By Coco Mault
The Guthrie is an impressive piece of architecture, with its curvaceous blue facade featuring larger than life portraits of playwrights, and an Endless Bridge, which, according to the Guthrie’s website, is one of the longest occupied cantilevered bridges in the world. There are equally impressive goings-on inside the building. Besides the actual shows, there is much to be said for the sets, props, and costume designs that must be created production after production. Even more so, there is something to be asked: where does it all come from?
There are countless rooms backstage at the Guthrie; offices, workshops, prop rooms, and rehearsal spaces occupied by employees. As a result, there is a well-rehearsed hustle and bustle that continues on behind the scenes even when the stages themselves are empty.
It’s been half a decade since the theater opened at its luxurious locale along the Mississippi river. Before that it had been connected the Walker Art Center. Architect Jean Nouvel had his eye on the sky when he conceived of the Guthrie theater’s new design, evidenced by the vertical signage that juts high up from the rooftop. But the new building began underground with the Guthrie’s recording studio.
“The recording studio was built first, and the rest was built up around it,” said Lee Henderson, the Guthrie’s associate director of communications.
The reason being that this would help the room be absolutely soundproof. This is where they record various voice-overs that may be required for shows, including those “please turn off your cell phone” messages that sound before the lights go down. This floor, like most of them, are labyrinthine.
“You really have to know where you’re going,” Henderson said.
At the intersection of some hallways are sitting areas or break rooms. Sometimes there will be people sitting on couches in these areas, but it’s hard not to wonder if they are not talking about an upcoming show, but instead trying to figure out how to get back up to the lobby.
“The lobby is sparse,” Henderson said.
The lobby serves only to house a gift shop and ticket counter.
“This was done on purpose. The architect wanted to get everyone up in the air.”
And so all of the theaters — the proscenium, thrust, and black box — are all above the lobby. As is the scene shop, which is often mistaken for a skyway. The scene shop, which is roughly 2,000 square feet, is on the fourth floor, over the street. The Guthrie actually owns the air space that this workshop occupies. A little bit of this area can be viewed from the common area on the fourth floor through a wall of blue glass. The comforts of the theater lobby are absent, and visitors can see bare cement floors, racks of hard hats, and various large props sitting in the vast warehouse space. Further inside, however, is where large scenery pieces are constructed and painted. Small set design models sit beside actual-size samples of flooring and other various decor. This is also where backdrops are painted. These large pieces are actually laid out on the floor and painted from above so that the paint does not drip. There is a kitchen on this floor as well; it’s sole purpose is for making prop food.

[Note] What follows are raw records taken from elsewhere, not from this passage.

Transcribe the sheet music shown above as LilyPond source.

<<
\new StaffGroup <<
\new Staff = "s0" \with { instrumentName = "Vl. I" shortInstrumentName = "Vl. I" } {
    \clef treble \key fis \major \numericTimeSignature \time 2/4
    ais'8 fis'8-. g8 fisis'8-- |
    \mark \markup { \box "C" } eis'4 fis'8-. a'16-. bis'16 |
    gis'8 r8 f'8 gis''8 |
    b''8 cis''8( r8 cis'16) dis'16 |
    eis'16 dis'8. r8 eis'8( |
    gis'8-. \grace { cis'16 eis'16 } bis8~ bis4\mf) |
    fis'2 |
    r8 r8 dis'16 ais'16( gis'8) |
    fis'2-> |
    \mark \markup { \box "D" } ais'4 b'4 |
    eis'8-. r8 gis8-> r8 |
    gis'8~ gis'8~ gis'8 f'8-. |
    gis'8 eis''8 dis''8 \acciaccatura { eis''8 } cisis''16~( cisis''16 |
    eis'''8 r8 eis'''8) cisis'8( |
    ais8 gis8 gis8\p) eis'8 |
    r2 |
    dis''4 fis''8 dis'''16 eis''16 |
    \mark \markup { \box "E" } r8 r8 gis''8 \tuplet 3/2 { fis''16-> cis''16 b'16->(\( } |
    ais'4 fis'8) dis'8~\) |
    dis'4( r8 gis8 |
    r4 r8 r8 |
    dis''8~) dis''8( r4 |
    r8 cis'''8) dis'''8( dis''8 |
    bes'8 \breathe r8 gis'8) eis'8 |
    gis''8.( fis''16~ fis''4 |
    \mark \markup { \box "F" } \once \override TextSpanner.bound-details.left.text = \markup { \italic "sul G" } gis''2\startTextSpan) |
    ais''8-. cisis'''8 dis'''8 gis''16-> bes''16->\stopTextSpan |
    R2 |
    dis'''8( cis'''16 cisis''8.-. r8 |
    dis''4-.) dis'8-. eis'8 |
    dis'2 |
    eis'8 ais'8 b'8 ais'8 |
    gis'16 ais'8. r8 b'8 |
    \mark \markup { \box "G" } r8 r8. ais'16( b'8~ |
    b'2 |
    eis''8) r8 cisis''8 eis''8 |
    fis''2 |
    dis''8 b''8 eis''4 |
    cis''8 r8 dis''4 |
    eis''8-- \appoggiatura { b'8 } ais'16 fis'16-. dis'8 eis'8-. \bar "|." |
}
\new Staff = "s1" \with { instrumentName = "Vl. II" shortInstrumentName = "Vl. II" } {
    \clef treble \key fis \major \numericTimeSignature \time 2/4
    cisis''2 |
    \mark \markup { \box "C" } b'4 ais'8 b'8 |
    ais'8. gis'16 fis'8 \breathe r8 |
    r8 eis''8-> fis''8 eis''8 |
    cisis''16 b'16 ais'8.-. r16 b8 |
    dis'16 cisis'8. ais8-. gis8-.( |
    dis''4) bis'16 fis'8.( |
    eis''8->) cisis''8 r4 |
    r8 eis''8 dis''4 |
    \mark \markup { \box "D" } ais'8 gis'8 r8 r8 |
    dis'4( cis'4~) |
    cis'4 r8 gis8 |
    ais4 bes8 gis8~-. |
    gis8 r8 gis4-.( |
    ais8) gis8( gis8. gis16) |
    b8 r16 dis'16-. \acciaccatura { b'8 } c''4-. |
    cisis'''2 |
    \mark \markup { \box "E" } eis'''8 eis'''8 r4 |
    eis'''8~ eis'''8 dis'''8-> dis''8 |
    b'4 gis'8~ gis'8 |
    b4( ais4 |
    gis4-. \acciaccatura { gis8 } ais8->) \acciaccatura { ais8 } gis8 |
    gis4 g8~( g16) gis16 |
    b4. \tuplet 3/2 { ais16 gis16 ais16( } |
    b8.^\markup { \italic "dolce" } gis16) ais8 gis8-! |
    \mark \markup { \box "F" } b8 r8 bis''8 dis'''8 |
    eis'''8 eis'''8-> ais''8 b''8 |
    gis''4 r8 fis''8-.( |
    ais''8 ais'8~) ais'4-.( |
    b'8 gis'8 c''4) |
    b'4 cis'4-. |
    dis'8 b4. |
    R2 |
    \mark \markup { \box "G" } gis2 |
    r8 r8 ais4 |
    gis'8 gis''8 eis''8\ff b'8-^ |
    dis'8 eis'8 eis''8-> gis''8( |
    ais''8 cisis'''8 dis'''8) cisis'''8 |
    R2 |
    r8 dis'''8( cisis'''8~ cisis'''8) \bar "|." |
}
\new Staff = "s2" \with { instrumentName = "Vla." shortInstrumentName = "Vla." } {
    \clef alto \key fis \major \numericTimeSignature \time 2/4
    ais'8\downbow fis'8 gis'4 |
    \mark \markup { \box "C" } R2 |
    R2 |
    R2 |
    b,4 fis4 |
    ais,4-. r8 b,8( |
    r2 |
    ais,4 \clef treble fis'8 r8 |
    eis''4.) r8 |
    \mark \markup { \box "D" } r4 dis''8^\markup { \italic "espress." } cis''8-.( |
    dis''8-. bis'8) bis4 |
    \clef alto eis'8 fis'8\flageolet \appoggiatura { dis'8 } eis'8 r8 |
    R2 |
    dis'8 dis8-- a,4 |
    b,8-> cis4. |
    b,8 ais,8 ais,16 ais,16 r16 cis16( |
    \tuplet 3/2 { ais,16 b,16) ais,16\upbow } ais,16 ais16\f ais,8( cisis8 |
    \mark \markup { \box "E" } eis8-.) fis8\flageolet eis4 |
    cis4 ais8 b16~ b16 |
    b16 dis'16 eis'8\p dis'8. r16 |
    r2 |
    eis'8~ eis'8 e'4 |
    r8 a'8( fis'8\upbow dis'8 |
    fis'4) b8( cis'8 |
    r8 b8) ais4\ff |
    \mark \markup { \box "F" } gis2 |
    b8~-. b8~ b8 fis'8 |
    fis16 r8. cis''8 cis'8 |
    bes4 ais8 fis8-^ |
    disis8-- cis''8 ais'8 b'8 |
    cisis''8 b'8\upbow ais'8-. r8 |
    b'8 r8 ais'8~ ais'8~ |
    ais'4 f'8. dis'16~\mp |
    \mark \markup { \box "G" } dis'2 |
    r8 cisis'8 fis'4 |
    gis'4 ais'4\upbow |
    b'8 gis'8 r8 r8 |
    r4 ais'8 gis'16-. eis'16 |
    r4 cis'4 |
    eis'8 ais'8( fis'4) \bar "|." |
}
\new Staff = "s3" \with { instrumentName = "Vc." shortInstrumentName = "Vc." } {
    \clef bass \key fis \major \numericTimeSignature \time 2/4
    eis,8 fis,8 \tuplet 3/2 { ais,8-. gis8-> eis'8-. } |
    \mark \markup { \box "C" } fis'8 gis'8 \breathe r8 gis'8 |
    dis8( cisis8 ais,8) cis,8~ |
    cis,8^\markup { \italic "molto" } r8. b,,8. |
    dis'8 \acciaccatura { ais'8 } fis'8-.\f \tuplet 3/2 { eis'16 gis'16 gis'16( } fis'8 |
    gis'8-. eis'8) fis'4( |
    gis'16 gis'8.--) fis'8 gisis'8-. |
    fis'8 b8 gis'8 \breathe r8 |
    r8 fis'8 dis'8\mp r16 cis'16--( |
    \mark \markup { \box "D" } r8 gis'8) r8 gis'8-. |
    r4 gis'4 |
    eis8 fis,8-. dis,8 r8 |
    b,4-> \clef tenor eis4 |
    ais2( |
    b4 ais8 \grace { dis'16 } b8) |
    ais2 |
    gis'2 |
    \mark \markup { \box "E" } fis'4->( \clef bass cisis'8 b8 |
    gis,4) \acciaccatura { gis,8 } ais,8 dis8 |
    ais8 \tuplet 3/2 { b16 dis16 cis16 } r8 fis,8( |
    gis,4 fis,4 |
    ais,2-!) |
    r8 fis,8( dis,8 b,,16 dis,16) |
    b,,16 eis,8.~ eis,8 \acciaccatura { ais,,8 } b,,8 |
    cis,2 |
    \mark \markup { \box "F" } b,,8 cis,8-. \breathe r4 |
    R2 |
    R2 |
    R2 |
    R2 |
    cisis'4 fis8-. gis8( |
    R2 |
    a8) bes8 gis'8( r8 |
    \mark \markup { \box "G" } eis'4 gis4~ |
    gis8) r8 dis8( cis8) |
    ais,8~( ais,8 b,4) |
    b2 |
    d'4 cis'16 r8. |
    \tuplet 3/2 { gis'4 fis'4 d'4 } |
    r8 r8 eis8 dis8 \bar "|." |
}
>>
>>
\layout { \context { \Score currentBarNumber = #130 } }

The costume workroom is brightly lit and has a grand view of neighboring Gold Metal Park.
“This is the most beautiful office,” Henderson said.
Bright spools of thread fill shelves in precise color order, and body forms are covered in various states of dress. Just off the largest of the costume work rooms is a shop devoted wig-making, and another for dying and distressing fabric. Nearby is the millinery, where hundreds of wooden hat blocks line the walls, stacked high up to the ceiling. The Guthrie even has its own laundry room.
There is a hodge-podge of objects in the prop room, including a massive wooden file cabinet that takes up most of one wall from floor to ceiling. Each drawer contains visual aides, such as old catalogs, to use as reference material. This is to help make sure a show’s props look authentic to their historical era. Nearby, an opulent tea set is stacked on one surface, a prototype for a mechanical ghost on another.
“We could do a pretty scary haunted house,” said prop manager Patricia Olive, while standing next to a periscope painted as though a giant bloodshot eyeball were peering through it.
Henderson said this prop was probably from their recent production of HMS Pinafore, but more than likely didn’t make it into the show.
“I think this might have been a little too wild.”